[Listing excerpted from a collection]
--
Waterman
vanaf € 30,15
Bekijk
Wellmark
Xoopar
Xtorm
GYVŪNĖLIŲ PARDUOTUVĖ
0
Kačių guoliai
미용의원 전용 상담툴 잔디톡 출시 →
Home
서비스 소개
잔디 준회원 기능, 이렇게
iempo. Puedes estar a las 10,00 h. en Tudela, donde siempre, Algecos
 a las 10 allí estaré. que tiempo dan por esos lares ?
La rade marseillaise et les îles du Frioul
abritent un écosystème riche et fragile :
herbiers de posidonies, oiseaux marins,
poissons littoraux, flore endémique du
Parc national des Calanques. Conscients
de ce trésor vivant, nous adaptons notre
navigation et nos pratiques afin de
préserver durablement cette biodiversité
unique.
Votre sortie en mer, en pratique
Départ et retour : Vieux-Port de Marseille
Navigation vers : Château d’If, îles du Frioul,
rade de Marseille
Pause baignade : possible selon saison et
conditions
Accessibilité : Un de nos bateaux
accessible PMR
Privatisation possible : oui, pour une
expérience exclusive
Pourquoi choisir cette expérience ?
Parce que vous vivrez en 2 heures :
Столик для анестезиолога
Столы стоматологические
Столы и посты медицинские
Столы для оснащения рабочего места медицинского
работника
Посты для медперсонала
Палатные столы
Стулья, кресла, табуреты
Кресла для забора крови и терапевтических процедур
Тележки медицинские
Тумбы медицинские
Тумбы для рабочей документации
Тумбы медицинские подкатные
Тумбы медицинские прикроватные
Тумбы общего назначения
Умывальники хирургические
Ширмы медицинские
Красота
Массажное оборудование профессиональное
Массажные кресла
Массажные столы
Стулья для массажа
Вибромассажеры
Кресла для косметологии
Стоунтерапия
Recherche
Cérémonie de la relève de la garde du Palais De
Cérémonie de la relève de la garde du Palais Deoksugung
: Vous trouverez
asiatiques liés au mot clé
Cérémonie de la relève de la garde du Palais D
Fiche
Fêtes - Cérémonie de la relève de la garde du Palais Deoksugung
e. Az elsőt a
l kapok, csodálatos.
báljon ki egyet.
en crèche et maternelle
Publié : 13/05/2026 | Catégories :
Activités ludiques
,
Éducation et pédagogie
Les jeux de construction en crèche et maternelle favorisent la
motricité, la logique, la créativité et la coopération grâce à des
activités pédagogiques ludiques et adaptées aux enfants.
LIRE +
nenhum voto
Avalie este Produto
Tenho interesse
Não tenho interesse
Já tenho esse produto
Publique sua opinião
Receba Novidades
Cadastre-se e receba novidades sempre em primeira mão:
--
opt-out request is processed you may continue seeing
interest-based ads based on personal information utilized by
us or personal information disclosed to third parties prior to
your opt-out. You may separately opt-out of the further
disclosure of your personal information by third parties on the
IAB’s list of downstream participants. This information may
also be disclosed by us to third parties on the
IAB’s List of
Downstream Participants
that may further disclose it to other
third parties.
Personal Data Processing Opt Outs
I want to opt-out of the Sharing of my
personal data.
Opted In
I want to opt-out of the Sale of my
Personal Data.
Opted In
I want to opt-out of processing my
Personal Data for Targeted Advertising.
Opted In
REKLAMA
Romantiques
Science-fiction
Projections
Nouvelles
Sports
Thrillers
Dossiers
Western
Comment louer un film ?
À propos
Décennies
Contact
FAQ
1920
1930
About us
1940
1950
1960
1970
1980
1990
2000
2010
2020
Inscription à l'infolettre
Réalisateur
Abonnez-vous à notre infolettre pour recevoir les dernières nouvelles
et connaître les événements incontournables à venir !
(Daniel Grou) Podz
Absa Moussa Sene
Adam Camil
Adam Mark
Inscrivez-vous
--
### TASK DETAILS
Please edit the part of the listing that opens with the line containing "opt-out request is" and closes with the line containing "Inscrivez-vous", changing "Opted In" to "Opted Out" and leaving everything else unchanged. Return only those lines.

### SOLUTION
opt-out request is processed you may continue seeing
interest-based ads based on personal information utilized by
us or personal information disclosed to third parties prior to
your opt-out. You may separately opt-out of the further
disclosure of your personal information by third parties on the
IAB’s list of downstream participants. This information may
also be disclosed by us to third parties on the
IAB’s List of
Downstream Participants
that may further disclose it to other
third parties.
Personal Data Processing Opt Outs
I want to opt-out of the Sharing of my
personal data.
Opted Out
I want to opt-out of the Sale of my
Personal Data.
Opted Out
I want to opt-out of processing my
Personal Data for Targeted Advertising.
Opted Out
REKLAMA
Romantiques
Science-fiction
Projections
Nouvelles
Sports
Thrillers
Dossiers
Western
Comment louer un film ?
À propos
Décennies
Contact
FAQ
1920
1930
About us
1940
1950
1960
1970
1980
1990
2000
2010
2020
Inscription à l'infolettre
Réalisateur
Abonnez-vous à notre infolettre pour recevoir les dernières nouvelles
et connaître les événements incontournables à venir !
(Daniel Grou) Podz
Absa Moussa Sene
Adam Camil
Adam Mark
Inscrivez-vous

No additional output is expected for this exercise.